LGMLMay 29, 2019

Learning to Crawl

arXiv:1905.12781v298 citations
AI Analysis

This work addresses the practical challenge of maintaining webpage freshness under bandwidth constraints for web crawlers, but it is incremental as it extends prior optimal solutions by handling unknown change rates.

The paper tackles the web crawling problem with unknown page change rates, proposing an online estimator and an explore-and-commit algorithm that achieves O(√T) regret, with simulations showing near-optimal performance across various parameters.

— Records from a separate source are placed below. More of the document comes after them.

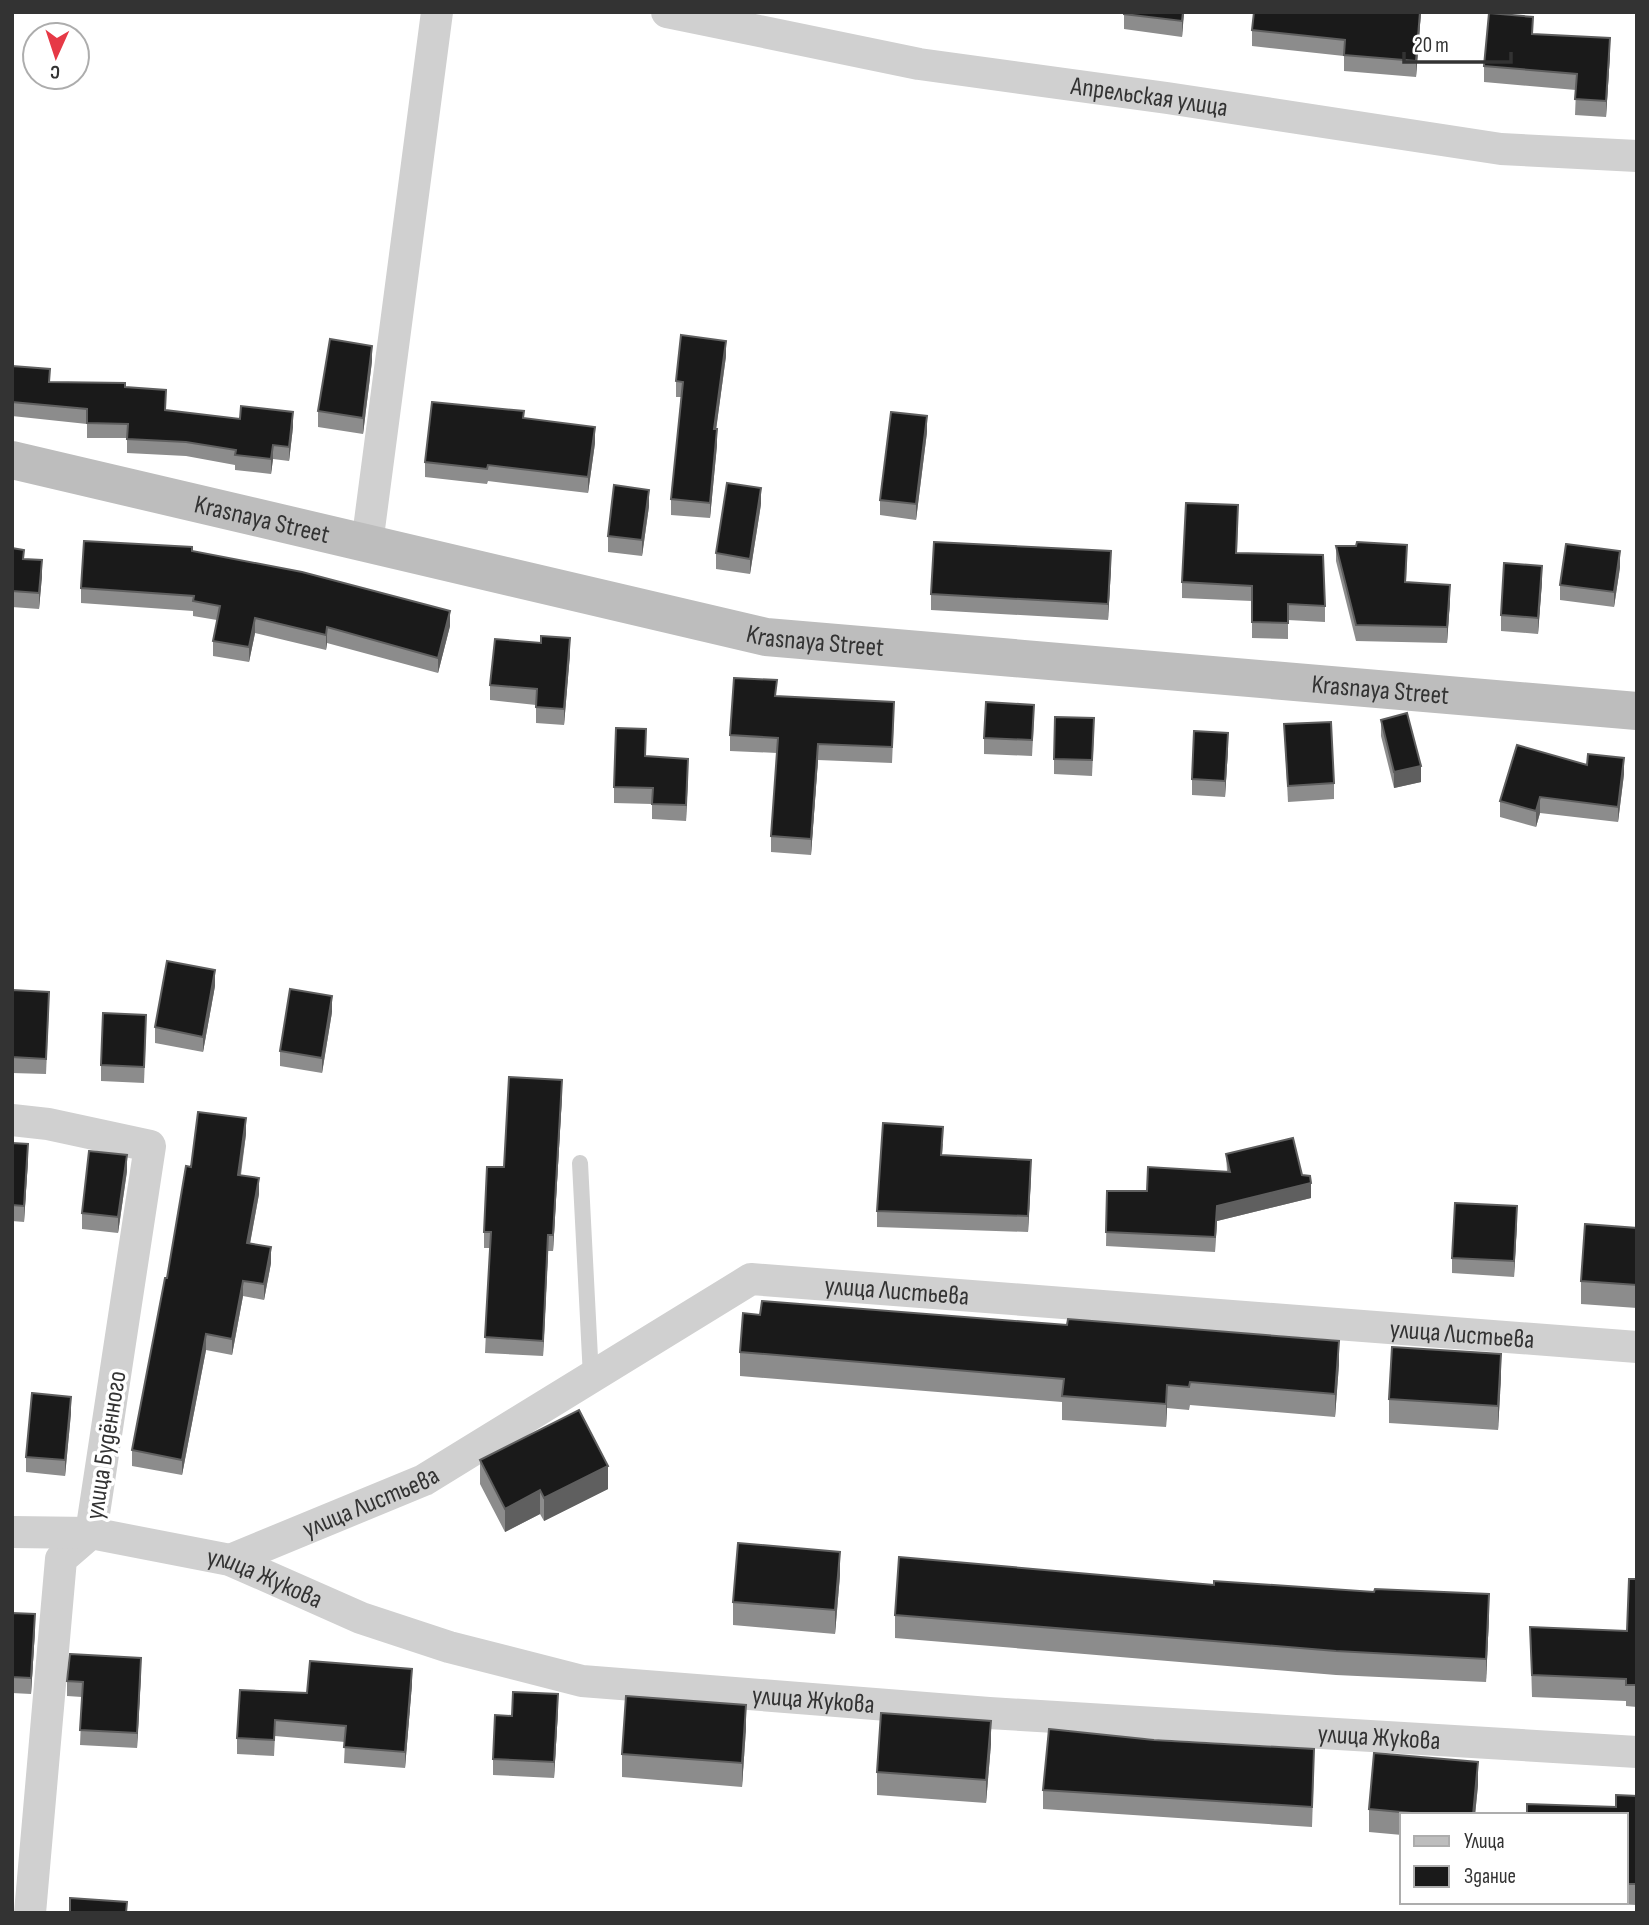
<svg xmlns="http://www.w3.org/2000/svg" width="1649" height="1925" viewBox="0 0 1649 1925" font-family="'Sofia Sans Condensed',sans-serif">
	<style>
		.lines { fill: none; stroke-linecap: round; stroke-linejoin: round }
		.lane { stroke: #d0d0d0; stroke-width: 16 }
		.street { stroke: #d0d0d0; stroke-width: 32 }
		.secondary { stroke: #bdbdbd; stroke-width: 38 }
		.wall { fill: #8c8c8c }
		.shaded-wall { fill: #5f5f5f }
		.building { fill: #1a1a1a; stroke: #5f5f5f; stroke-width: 2 }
		.labels { text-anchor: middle; stroke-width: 7; stroke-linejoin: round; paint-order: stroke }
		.street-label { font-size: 26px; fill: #333; stroke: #fff }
	</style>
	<rect width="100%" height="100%" fill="#fff"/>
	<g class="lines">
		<polyline class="lane" points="580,1163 591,1377"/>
		<g class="street">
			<path id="s1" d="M667 12 919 64 1167 98 1501 149 1637 156"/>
			<polyline points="367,544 437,12"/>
			<polyline points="12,1120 48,1124 150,1146 91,1533 61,1559 30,1913"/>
			<path id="s2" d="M12 1532 91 1533 230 1560 361 1618 449 1647 582 1681 989 1713 1637 1752"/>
			<path id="s3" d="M230 1560 424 1480 751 1279 1637 1347"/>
		</g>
		<path class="secondary" id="s4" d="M12 460 766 637 1637 711"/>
	</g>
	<g class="wall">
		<polygon points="1124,12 1184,12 1182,37 1124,29"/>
		<polygon points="1421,12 1416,77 1344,71 1344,56 1252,46 1252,30"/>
		<polygon points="1533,34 1610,54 1606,117 1575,115 1576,90 1484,82 1484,66"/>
		<polygon points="726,356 716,429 717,445 710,518 671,515 671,499 681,397 676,397 676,381"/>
		<polygon points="372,361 363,434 318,427 318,411"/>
		<polygon points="12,366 50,382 125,387 166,410 293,427 289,461 273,459 271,474 235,470 235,465 186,456 127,453 127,438 87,438 87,424 12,416"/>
		<polygon points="524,418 595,443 588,493 488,481 487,484 425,477 425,462"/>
		<polygon points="927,432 916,520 880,515 880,500"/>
		<polygon points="761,504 750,574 716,569 716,553"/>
		<polygon points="649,506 642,556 608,552 608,536"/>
		<polygon points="1238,521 1237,553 1325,606 1325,622 1288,620 1288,639 1252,638 1252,601 1182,598 1182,582"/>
		<polygon points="1336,546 1356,546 1407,561 1406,582 1450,601 1447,643 1356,641 1336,561"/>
		<polygon points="12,548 42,576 39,609 12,607"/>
		<polygon points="192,551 450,626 438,673 327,643 326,650 255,633 249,662 213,656 213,641 217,620 193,616 193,611 81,603 81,588"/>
		<polygon points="1111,567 1108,620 931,610 931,594"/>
		<polygon points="1620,567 1614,607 1560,600 1560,585"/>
		<polygon points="1542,582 1538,634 1501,631 1501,615"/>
		<polygon points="570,654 564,725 536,723 536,705 490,700 490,685"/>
		<polygon points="776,696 894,717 892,763 818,760 811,855 771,852 771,836 777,753 730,751 730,735"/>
		<polygon points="1381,720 1421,782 1394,788 1381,736"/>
		<polygon points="1034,721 1032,756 984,754 984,738"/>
		<polygon points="1284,724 1334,783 1334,799 1288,802"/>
		<polygon points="1094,734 1092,776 1054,774 1054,759"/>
		<polygon points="1228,749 1225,797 1192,795 1192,779"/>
		<polygon points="646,756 688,774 686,821 652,819 652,804 614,803 614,787"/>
		<polygon points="1587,765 1624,774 1618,822 1540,813 1536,827 1500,817 1500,801"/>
		<polygon points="215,986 203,1052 155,1043 155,1027"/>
		<polygon points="12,990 49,1007 46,1074 12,1073"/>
		<polygon points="332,1012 322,1073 280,1066 280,1051"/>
		<polygon points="146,1031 144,1083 101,1081 101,1065"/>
		<polygon points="562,1096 553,1251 548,1251 543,1356 485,1353 490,1248 484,1248 484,1232 504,1167"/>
		<polygon points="246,1134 241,1175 259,1194 250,1244 271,1263 264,1300 243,1296 232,1355 206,1350 182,1475 132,1466 132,1450 191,1167"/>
		<polygon points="12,1143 28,1160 24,1222 12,1221"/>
		<polygon points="943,1143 942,1155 1031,1176 1028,1232 877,1227 877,1211"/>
		<polygon points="1226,1154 1302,1175 1311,1198 1217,1221 1215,1252 1106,1246 1107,1191 1147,1191 1227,1171"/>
		<polygon points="127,1171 118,1233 82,1229 82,1213"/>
		<polygon points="1517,1222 1514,1277 1452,1273 1452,1258"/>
		<polygon points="1637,1228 1637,1308 1581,1304 1581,1281"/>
		<polygon points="740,1352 1339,1364 1335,1417 1190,1405 1189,1410 1167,1408 1166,1427 1062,1420 1062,1402 740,1376"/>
		<polygon points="1501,1377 1498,1430 1389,1423 1389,1399"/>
		<polygon points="71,1413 65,1476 26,1472 26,1457"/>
		<polygon points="480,1460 608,1489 544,1521 540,1514 505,1532 480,1484"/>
		<polygon points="840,1575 835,1634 733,1625 733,1602"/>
		<polygon points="1637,1579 1637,1707 1626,1706 1626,1701 1532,1697 1530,1627 1627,1631"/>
		<polygon points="12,1613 35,1630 31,1694 12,1693"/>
		<polygon points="895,1615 1489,1617 1486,1682 1336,1675 895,1638"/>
		<polygon points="141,1674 137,1748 80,1745 82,1697 67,1696 67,1681"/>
		<polygon points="412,1684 405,1768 344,1763 345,1742 275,1736 274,1756 237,1754 237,1738 307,1693"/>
		<polygon points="558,1710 554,1778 493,1775 493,1759 512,1716"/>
		<polygon points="746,1728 742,1787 622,1777 622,1754"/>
		<polygon points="991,1744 986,1803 877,1795 877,1772"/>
		<polygon points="1314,1768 1312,1827 1043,1809 1043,1790"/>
		<polygon points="1478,1785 1475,1815 1402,1815 1402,1835 1369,1832 1369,1809"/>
		<polygon points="1637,1796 1637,1905 1613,1904 1613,1902 1626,1902 1626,1815 1616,1807"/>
	</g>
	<g class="shaded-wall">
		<polygon points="1183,12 1184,12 1182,37 1182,21"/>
		<polygon points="1420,12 1421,12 1416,77 1416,61"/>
		<polygon points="1610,38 1610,54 1606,117 1606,101"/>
		<polygon points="726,341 726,356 714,445 714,429"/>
		<polygon points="372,346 372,361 363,434 363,418"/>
		<polygon points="293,412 293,427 289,461 289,447"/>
		<polygon points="927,416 927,432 916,520 916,504"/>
		<polygon points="595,427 595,443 588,493 588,477"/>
		<polygon points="717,429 717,445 710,518 710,503"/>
		<polygon points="273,445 273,459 271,474 271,459"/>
		<polygon points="761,488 761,504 750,574 750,559"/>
		<polygon points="649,490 649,506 642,556 642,540"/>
		<polygon points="1111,551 1111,567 1108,620 1108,604"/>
		<polygon points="1620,551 1620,567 1614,607 1614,592"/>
		<polygon points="42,560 42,576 39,609 39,593"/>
		<polygon points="1542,566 1542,582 1538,634 1538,618"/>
		<polygon points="1450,585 1450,601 1447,643 1447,627"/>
		<polygon points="450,611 450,626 438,673 438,658"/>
		<polygon points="255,618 255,633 249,662 249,647"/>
		<polygon points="327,627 327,643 326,650 326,635"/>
		<polygon points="570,638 570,654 564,725 564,709"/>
		<polygon points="1228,733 1228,749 1225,797 1225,781"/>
		<polygon points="818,744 818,760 811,855 811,839"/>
		<polygon points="1624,758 1624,774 1618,822 1618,807"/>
		<polygon points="688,759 688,774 686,821 686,805"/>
		<polygon points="1421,766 1421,782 1394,788 1394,772"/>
		<polygon points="1540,797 1540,813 1536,827 1536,811"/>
		<polygon points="215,970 215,986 203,1052 203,1037"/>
		<polygon points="332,996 332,1012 322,1073 322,1058"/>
		<polygon points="562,1080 562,1096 553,1251 553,1235"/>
		<polygon points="246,1118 246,1134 238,1191 238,1175"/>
		<polygon points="28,1144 28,1160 24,1222 24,1206"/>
		<polygon points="127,1155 127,1171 118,1233 118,1217"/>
		<polygon points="1031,1160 1031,1176 1028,1232 1028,1216"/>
		<polygon points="259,1178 259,1194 247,1259 247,1243"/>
		<polygon points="1311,1183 1311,1198 1217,1221 1215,1252 1217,1206"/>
		<polygon points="1517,1206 1517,1222 1514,1277 1514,1261"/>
		<polygon points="548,1235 548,1251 543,1356 543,1341"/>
		<polygon points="271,1247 271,1263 264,1300 264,1284"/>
		<polygon points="243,1281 243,1296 232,1355 232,1339"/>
		<polygon points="206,1334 206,1350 182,1475 182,1460"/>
		<polygon points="1339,1341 1339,1364 1335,1417 1335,1394"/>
		<polygon points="1501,1354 1501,1377 1498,1430 1498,1406"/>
		<polygon points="1167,1385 1167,1408 1166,1427 1166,1404"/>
		<polygon points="71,1397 71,1413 65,1476 65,1460"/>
		<polygon points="608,1466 608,1489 544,1521 544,1498"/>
		<polygon points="540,1490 540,1514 505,1532 505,1509"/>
		<polygon points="840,1552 840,1575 835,1634 835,1610"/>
		<polygon points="1489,1594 1489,1617 1486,1682 1486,1659"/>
		<polygon points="35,1614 35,1630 31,1694 31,1678"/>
		<polygon points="141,1658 141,1674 137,1748 137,1733"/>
		<polygon points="412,1669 412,1684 405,1768 405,1752"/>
		<polygon points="558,1694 558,1710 554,1778 554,1762"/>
		<polygon points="746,1705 746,1728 742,1787 742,1763"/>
		<polygon points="991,1721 991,1744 986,1803 986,1780"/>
		<polygon points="1478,1762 1478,1785 1475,1815 1473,1815"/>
	</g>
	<g class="building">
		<polygon points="1124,12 1183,12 1182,21 1124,14"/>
		<polygon points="1254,12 1420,12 1416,61 1344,55 1345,40 1252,30"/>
		<polygon points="1489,13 1533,17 1532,34 1610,38 1606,101 1575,99 1577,74 1484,66"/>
		<polygon points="681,335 726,341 714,429 717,429 710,503 671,499 683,382 676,381"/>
		<polygon points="330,339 372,346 363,418 318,411"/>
		<polygon points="12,366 50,369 49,382 125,383 125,387 166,390 165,410 240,419 241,406 293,412 289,447 273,445 271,459 235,455 236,450 186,442 127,439 128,424 87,423 87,409 12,402"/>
		<polygon points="432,402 524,411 523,418 595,427 588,477 488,465 487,469 425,462"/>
		<polygon points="891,412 927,416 916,504 880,500"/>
		<polygon points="727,483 761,488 750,559 716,553"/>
		<polygon points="614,485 649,490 642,540 608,536"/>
		<polygon points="1186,503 1238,505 1236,553 1323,555 1325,606 1288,604 1288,623 1252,622 1252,586 1182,582"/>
		<polygon points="84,541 192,547 192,551 302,572 450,611 438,658 327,627 326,635 255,618 249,647 213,641 220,606 193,601 194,596 81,588"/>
		<polygon points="934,542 1111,551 1108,604 931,594"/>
		<polygon points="1357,542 1407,545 1405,582 1450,585 1447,627 1356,625 1336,546 1356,546"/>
		<polygon points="1566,544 1620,551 1614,592 1560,585"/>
		<polygon points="12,548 24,550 23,559 42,560 39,593 12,591"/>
		<polygon points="1504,563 1542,566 1538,618 1501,615"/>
		<polygon points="541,636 570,638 564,709 536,707 537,689 490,685 495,639 541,643"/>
		<polygon points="734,678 777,680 775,696 894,702 892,747 818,744 811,839 771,836 778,738 730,735"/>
		<polygon points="986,702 1034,705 1032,740 984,738"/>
		<polygon points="1407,713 1421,766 1394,772 1381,720"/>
		<polygon points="1055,717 1094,718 1092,760 1054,759"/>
		<polygon points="1331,722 1334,783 1288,786 1284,724"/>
		<polygon points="616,728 646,729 645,756 688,759 686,805 652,804 653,788 614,787"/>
		<polygon points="1194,731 1228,733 1225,781 1192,779"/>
		<polygon points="1517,745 1587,765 1588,754 1624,758 1618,807 1540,797 1536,811 1500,801"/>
		<polygon points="167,961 215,970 203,1037 155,1027"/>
		<polygon points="290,989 332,996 322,1058 280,1051"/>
		<polygon points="12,990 49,992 46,1059 12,1057"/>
		<polygon points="103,1013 146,1015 144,1067 101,1065"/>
		<polygon points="509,1077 562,1080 553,1235 548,1235 543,1341 485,1337 491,1232 484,1232 487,1167 504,1167"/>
		<polygon points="198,1112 246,1118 238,1175 259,1178 247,1243 271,1247 264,1284 243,1281 232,1339 206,1334 182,1460 132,1450 165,1278 167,1278 186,1166 191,1167"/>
		<polygon points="883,1123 943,1127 941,1155 1031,1160 1028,1216 877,1211"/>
		<polygon points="1293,1138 1302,1175 1310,1176 1311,1183 1217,1206 1215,1237 1106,1232 1107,1191 1147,1191 1148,1167 1230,1172 1226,1154"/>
		<polygon points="12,1143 28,1144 24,1206 12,1205"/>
		<polygon points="89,1151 127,1155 118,1217 82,1213"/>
		<polygon points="1455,1203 1517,1206 1514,1261 1452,1258"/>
		<polygon points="1585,1224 1637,1228 1637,1285 1581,1281"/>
		<polygon points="762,1301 1067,1325 1068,1319 1339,1341 1335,1394 1190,1382 1189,1387 1167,1385 1166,1404 1062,1396 1064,1379 740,1352 743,1313 760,1315"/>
		<polygon points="1392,1347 1501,1354 1498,1406 1389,1399"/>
		<polygon points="32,1393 71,1397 65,1460 26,1457"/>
		<polygon points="579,1410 608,1466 544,1498 540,1490 505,1509 480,1460"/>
		<polygon points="738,1543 840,1552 835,1610 733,1602"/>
		<polygon points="899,1557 1214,1585 1214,1581 1374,1592 1375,1589 1489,1594 1486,1659 1336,1651 895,1615"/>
		<polygon points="1629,1579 1637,1579 1637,1685 1626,1685 1626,1679 1532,1675 1530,1627 1627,1631"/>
		<polygon points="12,1613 35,1614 31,1678 12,1677"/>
		<polygon points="70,1654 141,1658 137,1733 80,1730 83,1682 67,1681"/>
		<polygon points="310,1661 412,1669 405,1752 344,1747 346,1726 275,1720 274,1740 237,1738 240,1690 307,1693"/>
		<polygon points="513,1692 558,1694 554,1762 493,1759 495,1715 512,1716"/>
		<polygon points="626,1696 746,1705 742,1763 622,1754"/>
		<polygon points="881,1713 991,1721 986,1780 877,1772"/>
		<polygon points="1049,1729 1154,1740 1314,1749 1312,1807 1043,1790"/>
		<polygon points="1374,1753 1478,1762 1473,1815 1433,1815 1369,1809"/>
		<polygon points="1616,1795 1637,1796 1637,1884 1626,1884 1626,1815 1527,1815 1527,1804 1616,1807"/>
		<polygon points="70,1898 127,1902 126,1913 70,1913"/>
	</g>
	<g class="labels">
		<g class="street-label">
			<text dy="9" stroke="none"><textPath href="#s1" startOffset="490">Апрельская улица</textPath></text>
			<text dy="9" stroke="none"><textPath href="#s4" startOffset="257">Krasnaya Street</textPath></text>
			<text dy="9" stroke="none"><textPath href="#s4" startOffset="824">Krasnaya Street</textPath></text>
			<text dy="9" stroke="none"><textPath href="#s4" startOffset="1391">Krasnaya Street</textPath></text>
			<text dy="9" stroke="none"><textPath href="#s3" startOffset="740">улица Листьева</textPath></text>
			<text dy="9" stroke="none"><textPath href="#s3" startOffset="1307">улица Листьева</textPath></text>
			<text transform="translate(105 1445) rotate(-81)" y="9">улица Будённого</text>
			<text dy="9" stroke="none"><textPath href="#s3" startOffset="152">улица Листьева</textPath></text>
			<text dy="9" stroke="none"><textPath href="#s2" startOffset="259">улица Жукова</textPath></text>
			<text dy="9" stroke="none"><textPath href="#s2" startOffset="826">улица Жукова</textPath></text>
			<text dy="9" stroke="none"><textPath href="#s2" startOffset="1393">улица Жукова</textPath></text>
		</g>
	</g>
	<rect width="1649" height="1925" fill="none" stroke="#333333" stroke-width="28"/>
	<rect x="1400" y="1813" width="228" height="91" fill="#ffffff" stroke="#adadad" stroke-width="2"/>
	<rect x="1414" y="1836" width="35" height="10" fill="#bdbdbd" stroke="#adadad" stroke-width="2"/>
	<text x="1464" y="1848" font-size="21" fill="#333333">Улица</text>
	<rect x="1414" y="1866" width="35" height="21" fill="#1a1a1a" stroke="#adadad" stroke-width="2"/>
	<text x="1464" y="1883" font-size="21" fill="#333333">Здание</text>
	<g transform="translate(56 56) rotate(183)"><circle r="33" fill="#ffffff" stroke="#adadad" stroke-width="2"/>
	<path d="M0-5L12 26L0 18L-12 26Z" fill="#e63946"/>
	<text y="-10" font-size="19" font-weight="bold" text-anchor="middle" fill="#333333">С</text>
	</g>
	<path d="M1404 52v10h107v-10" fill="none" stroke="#333333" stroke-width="3.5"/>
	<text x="1414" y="52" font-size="21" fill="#333333" stroke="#ffffff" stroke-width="5" paint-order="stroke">20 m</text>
</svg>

Web crawling is the problem of keeping a cache of webpages fresh, i.e., having the most recent copy available when a page is requested. This problem is usually coupled with the natural restriction that the bandwidth available to the web crawler is limited. The corresponding optimization problem was solved optimally by Azar et al. [2018] under the assumption that, for each webpage, both the elapsed time between two changes and the elapsed time between two requests follow a Poisson distribution with known parameters. In this paper, we study the same control problem but under the assumption that the change rates are unknown a priori, and thus we need to estimate them in an online fashion using only partial observations (i.e., single-bit signals indicating whether the page has changed since the last refresh). As a point of departure, we characterise the conditions under which one can solve the problem with such partial observability. Next, we propose a practical estimator and compute confidence intervals for it in terms of the elapsed time between the observations. Finally, we show that the explore-and-commit algorithm achieves an $\mathcal{O}(\sqrt{T})$ regret with a carefully chosen exploration horizon. Our simulation study shows that our online policy scales well and achieves close to optimal performance for a wide range of the parameters.